Karachi, December 18, 2024 – Registered taxpayers in Pakistan may face significant challenges as the federal government has proposed the removal of input tax adjustment for supplies made to unregistered persons. The amendment, introduced as part of the Tax Laws (Amendment) Bill, 2024, seeks to tighten compliance and broaden the tax net under the Sales Tax Act, 1990.
The proposal involves amending sub-section (4) of Section 73 of the Sales Tax Act, 1990. This adjustment aims to disallow registered persons from claiming input tax deductions on taxable supplies made to individuals or entities not registered under the Act.
Following the proposed amendment, sub-section (4) would now read:
“A registered person shall not be entitled to deduct input tax (credit adjustment or deduction of input tax) which is attributable to such taxable supplies exceeding, in a financial year or in a tax period, as are made to certain persons who are not registered under this Act.”

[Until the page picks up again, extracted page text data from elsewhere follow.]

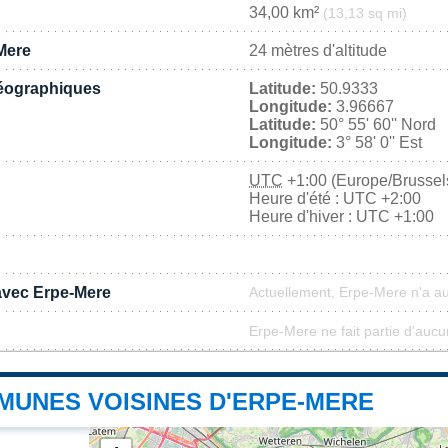
34,00 km²
(13,13 sq mi)
Mere
24 mètres d'altitude
éographiques
Latitude:
50.9333
Longitude:
3.96667
Latitude:
50° 55' 60'' Nord
Longitude:
3° 58' 0'' Est
UTC
+1:00 (Europe/Brussel
Heure d'été : UTC +2:00
Heure d'hiver : UTC +1:00
 avec Erpe-Mere
Actuellement, Erpe-Mere n'a a
Erpe-Mere ne fait partie d'aucu
MUNES VOISINES D'ERPE-MERE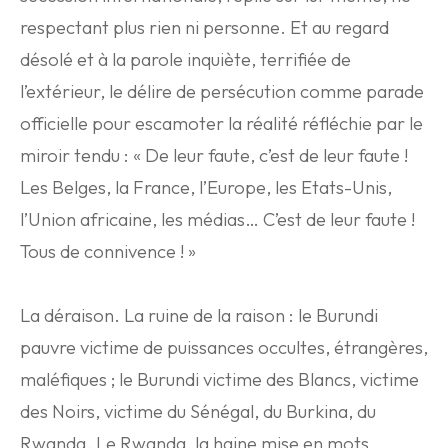
respectant plus rien ni personne. Et au regard
désolé et à la parole inquiète, terrifiée de
l’extérieur, le délire de persécution comme parade
officielle pour escamoter la réalité réfléchie par le
miroir tendu : « De leur faute, c’est de leur faute !
Les Belges, la France, l’Europe, les Etats-Unis,
l’Union africaine, les médias… C’est de leur faute !
Tous de connivence ! »
La déraison. La ruine de la raison : le Burundi
pauvre victime de puissances occultes, étrangères,
maléfiques ; le Burundi victime des Blancs, victime
des Noirs, victime du Sénégal, du Burkina, du
Rwanda. Le Rwanda, la haine mise en mots,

However, the government has provided exceptions to this restriction. The proposed amendment explicitly states that the removal of input tax adjustment will not apply to supplies made to the following:
1. Federal, provincial, or local government departments and authorities that are not engaged in taxable supply activities.
2. Foreign missions, diplomats, and privileged persons who are exempted under diplomatic arrangements.
3. Individuals or entities not involved in the supply of taxable goods, thereby falling outside the scope of the Act.
4. Persons or categories of persons specified by the Federal Board of Revenue (FBR), subject to conditions outlined in an official Gazette notification.
The move is part of the government’s broader strategy to encourage tax compliance and increase the number of registered persons under the Sales Tax Act, 1990. By disallowing input tax adjustment on transactions with unregistered individuals, the measure aims to incentivize registration within the taxable supply chain.
While the amendment seeks to strengthen tax administration, businesses may face operational hurdles in dealing with unregistered suppliers, potentially increasing compliance costs and disrupting supply chains. The government, however, has emphasized that exceptions and conditions are designed to minimize the impact on essential sectors and non-commercial entities.
If enacted, this amendment could significantly reshape the operational dynamics of registered taxpayers and encourage greater registration compliance across Pakistan.